What this is
Tracking environmental enforcement actions globally is painful. Every regulatory agency publishes data differently - different formats, different cadences, different levels of detail. The EPA uses one API, the UK Environment Agency uses another, France publishes PDFs, and the EU has three separate portals depending on which type of enforcement you’re after.
This pipeline normalizes all of it: 23 source-specific scrapers running in parallel, an AI enrichment layer that imposes a consistent schema, and a clean REST API anyone can read from. The result is a single queryable dataset of regulatory enforcement activity across 16 jurisdictions - the kind of compliance intelligence layer that’s expensive to build inside a single product team and worth proving out independently.
How it works
Three layers with a deliberate seam between them.
Scraper pipeline. 23 source-specific scrapers handle the messy reality of different APIs, HTML pages, PDFs, and Excel downloads.
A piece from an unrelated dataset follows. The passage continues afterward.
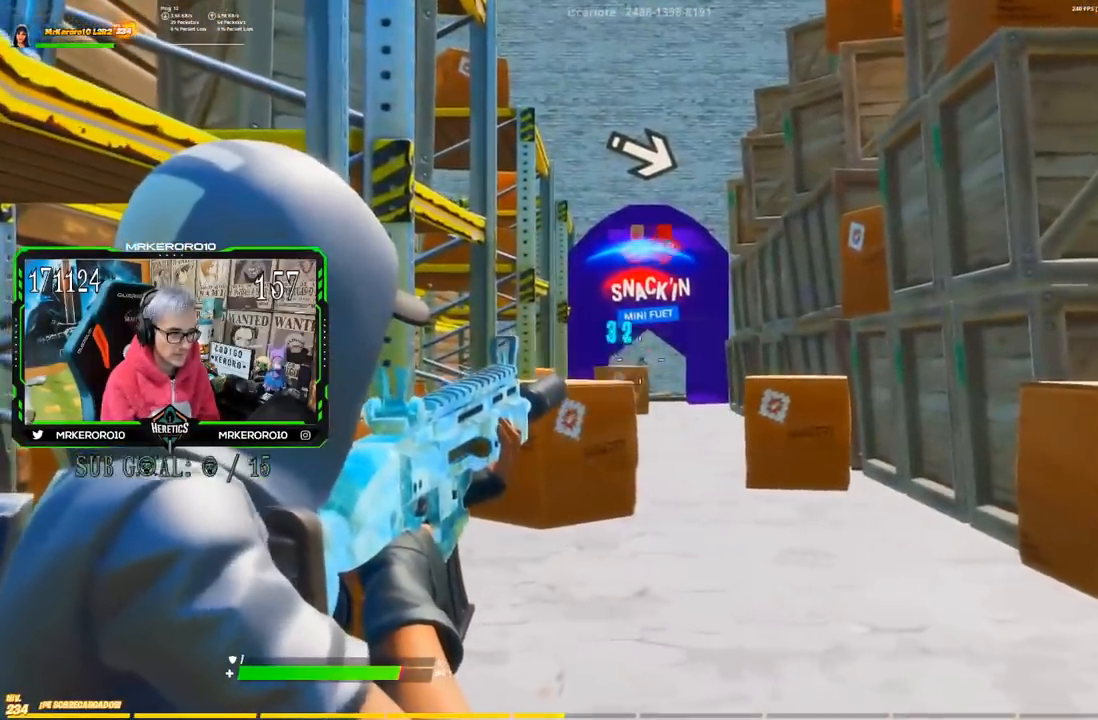
{"buttons": ["L2", "R2"], "left_stick": "up-left", "right_stick": "center", "button_events": []}
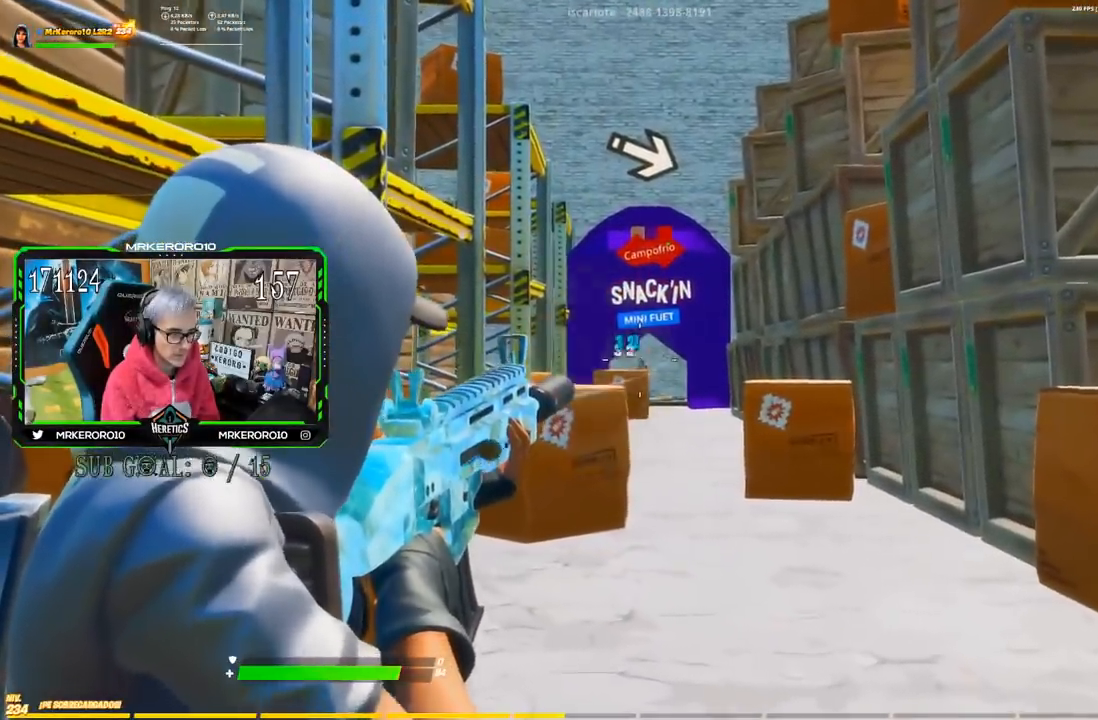
{"buttons": ["L2", "R2"], "left_stick": "up", "right_stick": "center", "button_events": []}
An orchestrator deduplicates and ranks the results.
Claude enrichment. Raw scraper output is messy: entity names are inconsistent, penalty structures vary, and there’s no standard domain classification. The enrichment layer takes each action and produces a structured record - normalized entity names, business impact assessments, penalty breakdowns, EHS domain classification.
PostgreSQL + REST API. Enriched actions are upserted into PostgreSQL with a unique constraint on (entity, date, jurisdiction). A read-only REST API serves the data with filtering by jurisdiction, domain, and date range. The API is the clean handoff surface - documented with an OpenAPI spec so it can be reimplemented in any language.
Sources
23 sources across 16 jurisdictions:
- North America - EPA ECHO (USA), Canada EOR, Mexico PROFEPA
- UK & Ireland - UK Environment Agency, Ireland EPA, Scotland SEPA
- EU - EUR-Lex Environmental, EU Safety Gate, EU Infringements
- Western Europe - France Georisques, Belgium Flanders, Germany UBA, Netherlands Luchtmeetnet, Italy ARPA Lombardia, Spain Inspections, Poland GIOS
- Asia-Pacific - Japan Sanpainet, Korea Waste, India CPCB, Australia (QLD, VIC, NSW)
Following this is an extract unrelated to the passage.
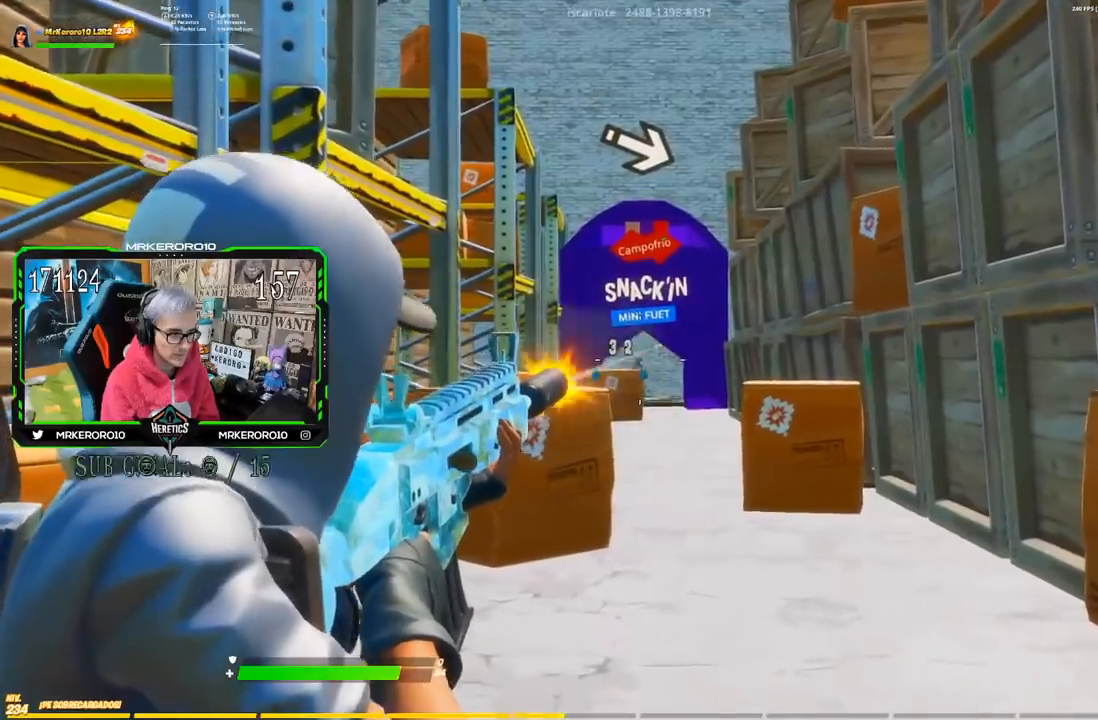
{"buttons": ["L2", "R2"], "left_stick": "up", "right_stick": "center", "button_events": []}
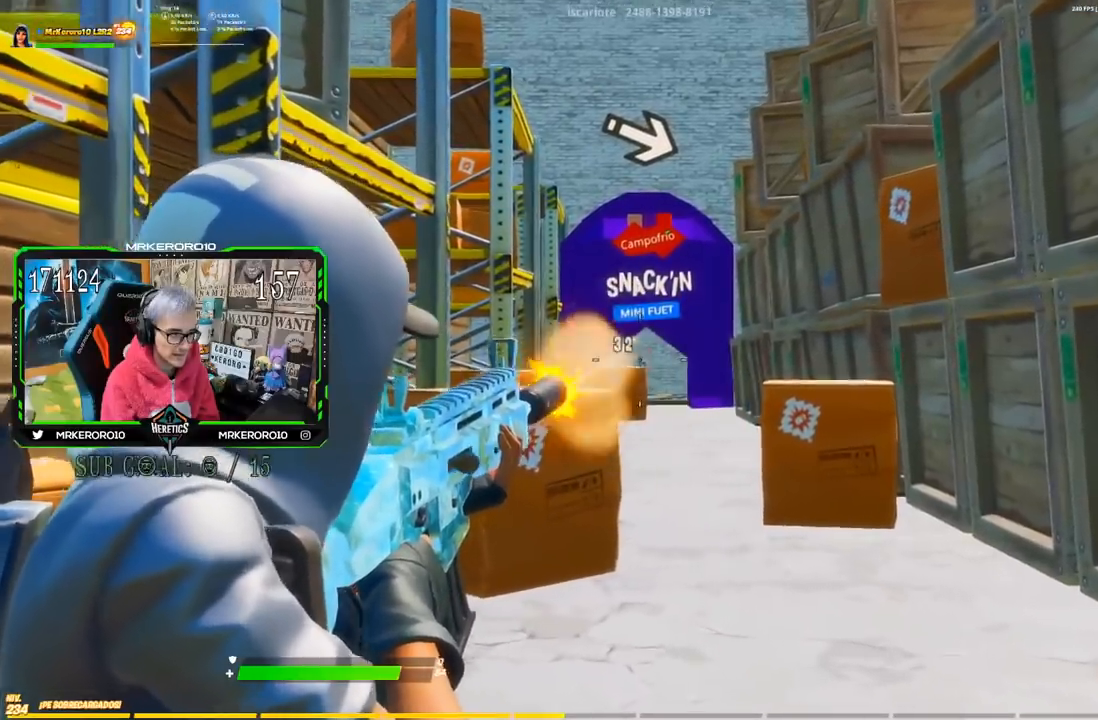
{"buttons": ["L2", "R2"], "left_stick": "up", "right_stick": "center", "button_events": []}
- South America - Brazil IBAMA
What I took from it
The pattern here - extract unstructured regulatory content, impose structure, make it queryable - is the same shape as the production AI work I do for a living. The architecture is the point: a clean seam between the messy scraper layer and the API surface, so the data-acquisition complexity stays contained and the consumption surface stays portable.
That separation is the call I’d make again at a much larger scale. Anyone can replace the API layer in any language. The messy work of dealing with 23 different data sources stays where it belongs.